Non si tratta della prima protesta virtuale. Quello che fa sorridere, o se volete, riflettere (e anche in un certo senso preoccupare dello stato di salute delle connessioni veloci) risiede nel fatto che la protesta sia esplosa in ritardo. La campagna di reclutamento andava avanti da 7 mesi, le candidature giunte sono state tantissime e i volontari, naturalmente, già selezionati.
Nell’asettico immobilismo della realtà nostrana, gli agitatori della protesta contro il lavoro volontario si scontrano con l’impossibilità di imprimere una svolta reale, e non solo virtuale, alla vicenda. Nulla evolve o muta, come nelle più famose novelle di Verga:i volontari lavoreranno, sì, ma senza un compenso.
E c’è dell’altro. Il chiasso mediatico creatosi intorno alla questione vergognosa del lavoro non retribuito per i tanti volontari a fronte di compensi milionari per pochi sembra non aver danneggiato minimamente la reputazione della manifestazione.E i volontari che dicono? Anche loro sdegnati (in ritardo)? Neppure per sogno. Nell’arena mediatica che è il Web, che unisce virtualmente gli internauti impegnati a sostenere il diritto alla retribuzione, si ergono anche le voci dei volontari. Questi, dal canto loro, fanno scudo alla protesta ribadendo il proprio impegno a lavorare, gratis, nella consapevolezza di star contribuendo a qualcosa di importante per il pianeta e l’umanità tutta. E se il fine è nobile, poco importa che non vi sia un compenso. Nell’ultimo decennio abbiamo assistito ad un epocale mutamento nel modo di fare impresa. Gli umani egoismi che fin dagli albori hanno contrassegnato l’attività imprenditoriale sono morti. Una nuova primavera vede le imprese prendere consapevolezza del proprio ruolo sociale all’interno della comunità nella quale operano, facendosi carico delle conseguenze della propria attività e minimizzandone gli impatti. Un numero crescente di imprese si è convertito alla CSR accollandosi un fardello più pesante di responsabilità, ponendosi tra i propri obiettivi finalità sociali e ambientali.

MATERIALE PER L'ESERCIZIO =
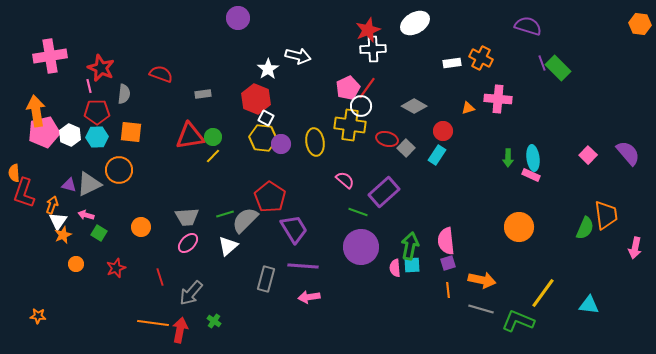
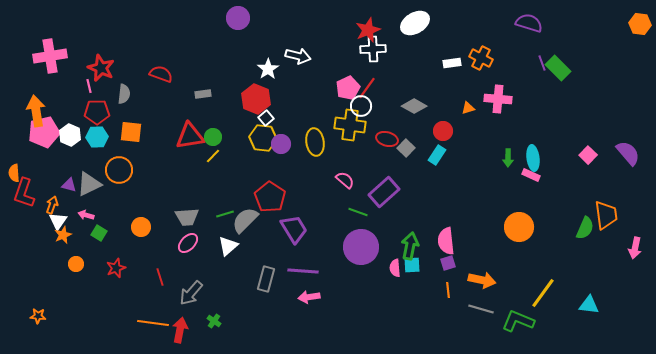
purple semicircle at (528, 26): moved 1 px right, 3 px up
white square at (266, 118): rotated 21 degrees clockwise
purple line at (303, 266): moved 5 px down
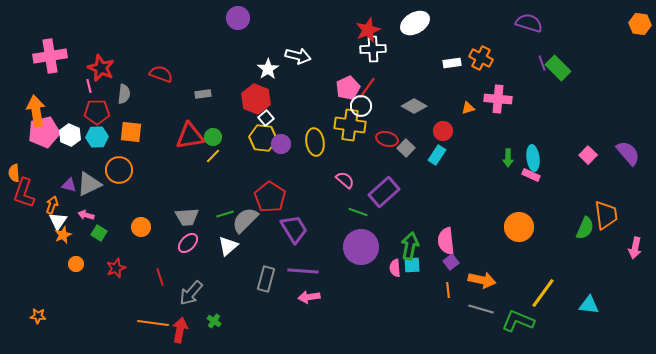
purple square at (448, 263): moved 3 px right, 1 px up; rotated 21 degrees counterclockwise
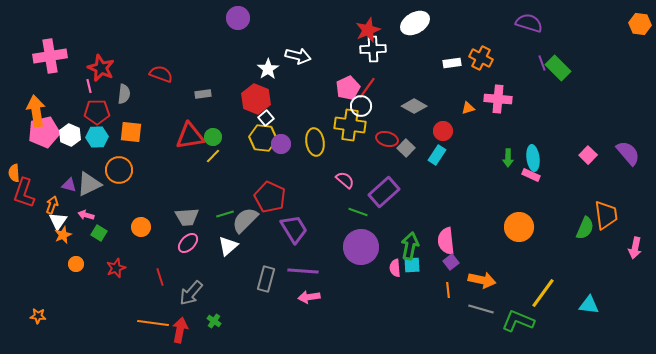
red pentagon at (270, 197): rotated 8 degrees counterclockwise
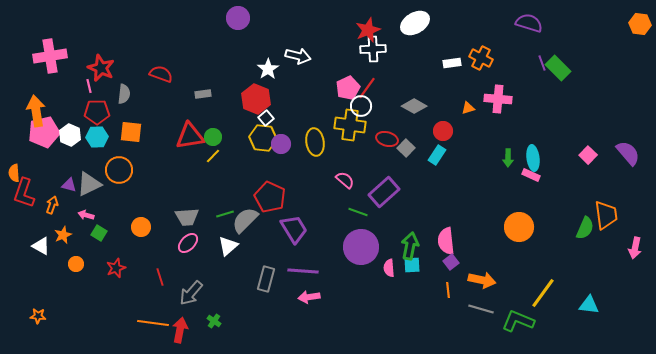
white triangle at (58, 221): moved 17 px left, 25 px down; rotated 36 degrees counterclockwise
pink semicircle at (395, 268): moved 6 px left
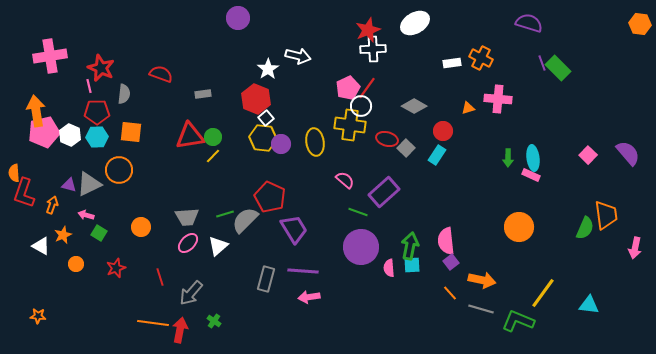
white triangle at (228, 246): moved 10 px left
orange line at (448, 290): moved 2 px right, 3 px down; rotated 35 degrees counterclockwise
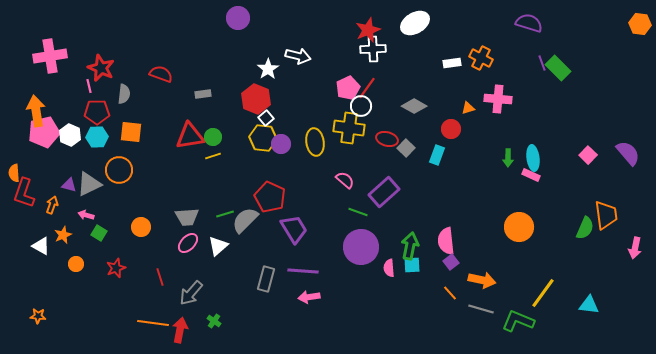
yellow cross at (350, 125): moved 1 px left, 3 px down
red circle at (443, 131): moved 8 px right, 2 px up
cyan rectangle at (437, 155): rotated 12 degrees counterclockwise
yellow line at (213, 156): rotated 28 degrees clockwise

ATTIVITÀ DA SVOLGERE =
- a) Nel brano sulla protesta contro il lavoro volontario, da quanti mesi andava avanti la campagna di reclutamento?
- b) Riscrivi identiche le righe dell'elenco, partendo dalla riga che contiene "red pentagon at" e arrivando fino alla fine dell'elenco, estremi compresi. Ometti le immagini.
Il brano e l'elenco non hanno alcun legame tra loro.

LE SOLUZIONI =
- a) Da 7 mesi.

- b)
red pentagon at (270, 197): rotated 8 degrees counterclockwise
white triangle at (58, 221): moved 17 px left, 25 px down; rotated 36 degrees counterclockwise
pink semicircle at (395, 268): moved 6 px left
white triangle at (228, 246): moved 10 px left
orange line at (448, 290): moved 2 px right, 3 px down; rotated 35 degrees counterclockwise
yellow cross at (350, 125): moved 1 px left, 3 px down
red circle at (443, 131): moved 8 px right, 2 px up
cyan rectangle at (437, 155): rotated 12 degrees counterclockwise
yellow line at (213, 156): rotated 28 degrees clockwise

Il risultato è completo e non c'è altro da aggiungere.